Publié le par philippedester

La disparue de l'île Monsin par JobJ'en suis à mon 15e roman d'Armel Job et je pense qu'il ne m'a jamais déçu. C'est un auteur qui se renouveler. Chaque roman est très différent du précédent. Son écriture est superbe et la psychologie des personnages est très travaillée. 

C'est encore le cas dans ce thriller psychologique qu'on a du mal à lacher une fois commencé. Le lecteur connait tout des personnages qu'ils soient principaux ou secondaires, leur caractère, leurs états d'âme et même les secrets cachés au fond d'eux-mêmes ! 

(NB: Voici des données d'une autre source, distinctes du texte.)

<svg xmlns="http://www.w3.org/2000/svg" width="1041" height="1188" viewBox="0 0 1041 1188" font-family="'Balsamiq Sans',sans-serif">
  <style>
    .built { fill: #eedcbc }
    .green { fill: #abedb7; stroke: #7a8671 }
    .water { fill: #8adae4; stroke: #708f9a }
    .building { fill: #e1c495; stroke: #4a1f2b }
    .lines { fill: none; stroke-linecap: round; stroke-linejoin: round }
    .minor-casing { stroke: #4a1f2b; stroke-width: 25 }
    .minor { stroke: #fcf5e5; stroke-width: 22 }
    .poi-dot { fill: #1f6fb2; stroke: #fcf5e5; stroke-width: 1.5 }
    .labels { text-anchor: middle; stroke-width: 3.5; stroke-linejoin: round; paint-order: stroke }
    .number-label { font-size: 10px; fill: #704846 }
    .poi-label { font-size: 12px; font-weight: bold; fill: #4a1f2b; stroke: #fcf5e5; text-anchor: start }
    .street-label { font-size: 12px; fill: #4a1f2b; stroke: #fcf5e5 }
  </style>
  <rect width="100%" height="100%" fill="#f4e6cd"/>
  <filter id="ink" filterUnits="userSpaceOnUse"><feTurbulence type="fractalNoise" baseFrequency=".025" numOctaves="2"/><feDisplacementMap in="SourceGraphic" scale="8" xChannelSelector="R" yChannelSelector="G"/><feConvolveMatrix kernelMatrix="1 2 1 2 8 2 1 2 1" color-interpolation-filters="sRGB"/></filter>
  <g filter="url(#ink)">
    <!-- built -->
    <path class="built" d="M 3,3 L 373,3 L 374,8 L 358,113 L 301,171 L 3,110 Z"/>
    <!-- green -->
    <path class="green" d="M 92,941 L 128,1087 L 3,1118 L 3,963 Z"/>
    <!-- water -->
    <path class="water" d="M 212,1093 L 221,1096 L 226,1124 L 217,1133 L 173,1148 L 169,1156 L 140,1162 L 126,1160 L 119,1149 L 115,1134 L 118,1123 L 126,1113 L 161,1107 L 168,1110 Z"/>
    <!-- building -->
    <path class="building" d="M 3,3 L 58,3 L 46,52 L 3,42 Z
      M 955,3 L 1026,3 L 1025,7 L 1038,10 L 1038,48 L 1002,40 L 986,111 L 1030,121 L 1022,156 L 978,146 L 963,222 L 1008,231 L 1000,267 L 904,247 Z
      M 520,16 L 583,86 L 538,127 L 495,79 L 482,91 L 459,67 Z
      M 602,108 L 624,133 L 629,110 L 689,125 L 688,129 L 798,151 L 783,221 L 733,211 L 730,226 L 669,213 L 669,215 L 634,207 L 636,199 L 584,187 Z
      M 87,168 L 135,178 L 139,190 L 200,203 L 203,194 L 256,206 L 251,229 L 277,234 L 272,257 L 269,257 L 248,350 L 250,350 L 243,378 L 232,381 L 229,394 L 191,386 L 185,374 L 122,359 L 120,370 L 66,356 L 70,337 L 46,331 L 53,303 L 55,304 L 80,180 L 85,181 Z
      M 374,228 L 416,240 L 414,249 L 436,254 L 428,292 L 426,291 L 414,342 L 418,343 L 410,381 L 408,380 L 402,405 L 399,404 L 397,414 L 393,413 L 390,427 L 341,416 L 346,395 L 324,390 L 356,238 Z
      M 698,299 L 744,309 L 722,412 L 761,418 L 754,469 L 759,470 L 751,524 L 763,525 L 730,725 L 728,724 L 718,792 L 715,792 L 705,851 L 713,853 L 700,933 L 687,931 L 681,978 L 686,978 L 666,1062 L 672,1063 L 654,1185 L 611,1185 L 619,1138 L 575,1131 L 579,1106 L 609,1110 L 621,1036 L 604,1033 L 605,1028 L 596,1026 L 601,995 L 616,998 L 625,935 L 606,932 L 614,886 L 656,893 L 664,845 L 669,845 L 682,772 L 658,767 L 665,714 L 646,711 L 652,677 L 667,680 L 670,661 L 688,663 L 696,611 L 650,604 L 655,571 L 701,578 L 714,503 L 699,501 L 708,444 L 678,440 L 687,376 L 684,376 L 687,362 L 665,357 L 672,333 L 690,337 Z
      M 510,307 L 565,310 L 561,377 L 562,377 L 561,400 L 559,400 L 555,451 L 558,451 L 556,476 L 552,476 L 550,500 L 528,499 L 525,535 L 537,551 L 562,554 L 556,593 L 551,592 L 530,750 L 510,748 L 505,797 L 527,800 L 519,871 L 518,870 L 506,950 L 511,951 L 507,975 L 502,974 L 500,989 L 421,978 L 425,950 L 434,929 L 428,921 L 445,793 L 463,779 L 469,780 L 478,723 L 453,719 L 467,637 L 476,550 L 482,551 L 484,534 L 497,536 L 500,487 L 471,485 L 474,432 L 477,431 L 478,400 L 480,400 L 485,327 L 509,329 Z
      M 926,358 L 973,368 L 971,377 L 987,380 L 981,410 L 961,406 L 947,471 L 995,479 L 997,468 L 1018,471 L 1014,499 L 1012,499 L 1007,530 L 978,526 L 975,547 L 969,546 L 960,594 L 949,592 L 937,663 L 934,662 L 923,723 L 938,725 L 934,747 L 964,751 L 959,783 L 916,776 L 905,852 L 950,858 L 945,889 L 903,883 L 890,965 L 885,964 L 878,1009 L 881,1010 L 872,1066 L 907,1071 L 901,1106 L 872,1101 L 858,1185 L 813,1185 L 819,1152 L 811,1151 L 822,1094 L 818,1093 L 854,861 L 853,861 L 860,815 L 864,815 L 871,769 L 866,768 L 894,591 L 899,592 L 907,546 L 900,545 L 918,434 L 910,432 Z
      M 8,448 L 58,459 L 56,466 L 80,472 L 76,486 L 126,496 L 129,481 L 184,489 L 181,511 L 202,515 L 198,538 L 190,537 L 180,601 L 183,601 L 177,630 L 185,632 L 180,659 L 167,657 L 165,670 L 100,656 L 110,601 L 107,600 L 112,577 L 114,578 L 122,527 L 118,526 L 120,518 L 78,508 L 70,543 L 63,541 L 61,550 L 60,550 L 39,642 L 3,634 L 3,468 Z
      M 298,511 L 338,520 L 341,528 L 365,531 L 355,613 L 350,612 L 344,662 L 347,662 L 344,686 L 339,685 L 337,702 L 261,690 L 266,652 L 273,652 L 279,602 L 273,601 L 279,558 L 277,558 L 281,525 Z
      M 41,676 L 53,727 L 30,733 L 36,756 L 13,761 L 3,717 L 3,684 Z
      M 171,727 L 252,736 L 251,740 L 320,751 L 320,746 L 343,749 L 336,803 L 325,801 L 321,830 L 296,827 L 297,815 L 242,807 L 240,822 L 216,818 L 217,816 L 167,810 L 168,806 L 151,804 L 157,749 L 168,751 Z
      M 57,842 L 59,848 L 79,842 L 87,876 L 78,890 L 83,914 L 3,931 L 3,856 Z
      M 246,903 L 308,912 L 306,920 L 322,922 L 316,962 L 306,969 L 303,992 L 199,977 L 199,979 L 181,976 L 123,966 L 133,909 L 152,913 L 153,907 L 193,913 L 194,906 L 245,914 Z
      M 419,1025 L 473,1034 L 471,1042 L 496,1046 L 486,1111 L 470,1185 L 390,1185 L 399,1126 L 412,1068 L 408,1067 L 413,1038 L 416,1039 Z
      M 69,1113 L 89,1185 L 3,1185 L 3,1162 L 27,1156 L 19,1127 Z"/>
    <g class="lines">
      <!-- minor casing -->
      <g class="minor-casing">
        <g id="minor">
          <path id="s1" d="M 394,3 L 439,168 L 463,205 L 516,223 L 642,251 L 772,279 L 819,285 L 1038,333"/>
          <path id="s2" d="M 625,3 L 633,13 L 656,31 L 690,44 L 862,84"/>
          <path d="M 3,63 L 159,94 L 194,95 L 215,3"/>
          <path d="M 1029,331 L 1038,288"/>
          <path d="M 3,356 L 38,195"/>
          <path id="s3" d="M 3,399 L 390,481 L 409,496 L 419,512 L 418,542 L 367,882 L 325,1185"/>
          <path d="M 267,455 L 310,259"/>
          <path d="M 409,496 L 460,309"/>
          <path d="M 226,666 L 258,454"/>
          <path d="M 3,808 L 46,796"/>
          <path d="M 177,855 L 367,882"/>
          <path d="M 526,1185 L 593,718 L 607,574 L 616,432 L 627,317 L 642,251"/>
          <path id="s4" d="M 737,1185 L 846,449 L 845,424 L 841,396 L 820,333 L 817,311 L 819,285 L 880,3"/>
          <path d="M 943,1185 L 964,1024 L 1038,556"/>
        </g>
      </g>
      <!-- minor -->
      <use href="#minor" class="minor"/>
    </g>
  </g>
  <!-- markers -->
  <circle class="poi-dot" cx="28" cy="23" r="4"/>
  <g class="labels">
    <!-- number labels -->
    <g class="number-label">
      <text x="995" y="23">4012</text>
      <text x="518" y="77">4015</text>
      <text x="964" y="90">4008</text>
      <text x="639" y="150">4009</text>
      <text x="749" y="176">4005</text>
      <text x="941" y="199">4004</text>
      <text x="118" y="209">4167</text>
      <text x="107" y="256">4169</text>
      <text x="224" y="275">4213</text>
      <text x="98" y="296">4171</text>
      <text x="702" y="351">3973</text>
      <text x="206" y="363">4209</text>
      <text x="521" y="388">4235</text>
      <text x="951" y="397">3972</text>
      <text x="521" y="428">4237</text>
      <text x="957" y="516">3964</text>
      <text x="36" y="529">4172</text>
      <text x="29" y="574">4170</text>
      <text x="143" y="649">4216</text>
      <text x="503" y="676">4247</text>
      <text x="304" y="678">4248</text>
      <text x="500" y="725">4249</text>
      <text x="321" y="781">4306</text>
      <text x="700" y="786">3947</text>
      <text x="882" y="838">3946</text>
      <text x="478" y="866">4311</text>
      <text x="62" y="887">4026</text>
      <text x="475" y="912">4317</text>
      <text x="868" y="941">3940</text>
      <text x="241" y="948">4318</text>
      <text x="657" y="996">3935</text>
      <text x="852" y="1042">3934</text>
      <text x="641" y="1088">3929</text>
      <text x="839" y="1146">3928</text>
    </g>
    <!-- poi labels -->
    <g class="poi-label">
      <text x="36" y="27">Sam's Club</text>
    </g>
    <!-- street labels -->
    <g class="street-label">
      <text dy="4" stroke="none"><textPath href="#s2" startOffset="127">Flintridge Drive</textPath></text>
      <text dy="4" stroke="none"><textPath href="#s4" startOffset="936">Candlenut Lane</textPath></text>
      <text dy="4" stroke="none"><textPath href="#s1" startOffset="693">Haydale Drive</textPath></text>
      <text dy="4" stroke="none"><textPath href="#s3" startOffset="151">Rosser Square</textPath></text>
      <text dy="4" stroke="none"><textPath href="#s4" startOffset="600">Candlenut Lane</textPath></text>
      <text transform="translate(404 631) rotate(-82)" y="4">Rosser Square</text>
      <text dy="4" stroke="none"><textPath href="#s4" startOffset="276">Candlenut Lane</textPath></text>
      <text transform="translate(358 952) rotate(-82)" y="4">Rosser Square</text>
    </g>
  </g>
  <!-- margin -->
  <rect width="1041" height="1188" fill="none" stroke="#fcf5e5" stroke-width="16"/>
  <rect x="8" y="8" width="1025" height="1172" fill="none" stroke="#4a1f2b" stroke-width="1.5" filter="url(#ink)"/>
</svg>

Armel Job est parti d'un fait réel pour bâtir son histoire : en 2011, deux petites filles se sont noyées dans la Meuse.  Quelques jours plus tard, un pompier de Liège a perdu la vie en essayant de repêcher les corps. 

L'histoire imaginée par l'auteur belge se situe dans la région de Liège un an plus tard. Une jeune femme perdue en pleine tempête de neige se trouve sur un pont. 

Jordan Nowak, un loueur de pianos, s'arrête et l'embarque dans sa camionnette. Il l'a déposée à la gare d'Herstal, mais pas au moment où il le prétend. En fait, il l'a emmenée dans l'hôtel où il avait réservé une chambre. 

Le lendemain, la jeune femme a disparu. 

Lipsky, un tout jeune inspecteur, est chargé de l'enquête. Il voit là l'occasion de faire avancer sa carrière et croit avoir tout compris en interrogeant les témoins. Il va ainsi entrainer des personnes dans un tourbillon dévastateur...

Le lecteur comprend vite que le loueur de pianos n'est pour rien dans la disparition de la jeune femme. Toutefois, il cache des choses à sa femme comme aux policiers...

Armel Job envoie aussi ses lecteurs sur la piste d'un voisin de la disparue, un homme déjà âgé qui a toujours été troublé par la jeune femme... Est-ce une fausse piste? Le lecteur préférerait que ce soit ce type le responsable de la disparition d'Eva. 

Où est donc passée Eva? Que lui est-il arrivé? Et quel est le lien avec les petites filles et le pompier qui se sont noyés tout juste un an avant les faits? 

Du suspense, du début à la fin ! Le lecteur veut absolument savoir le fin mot de l'histoire et ne peut donc plus lâcher le bouquin.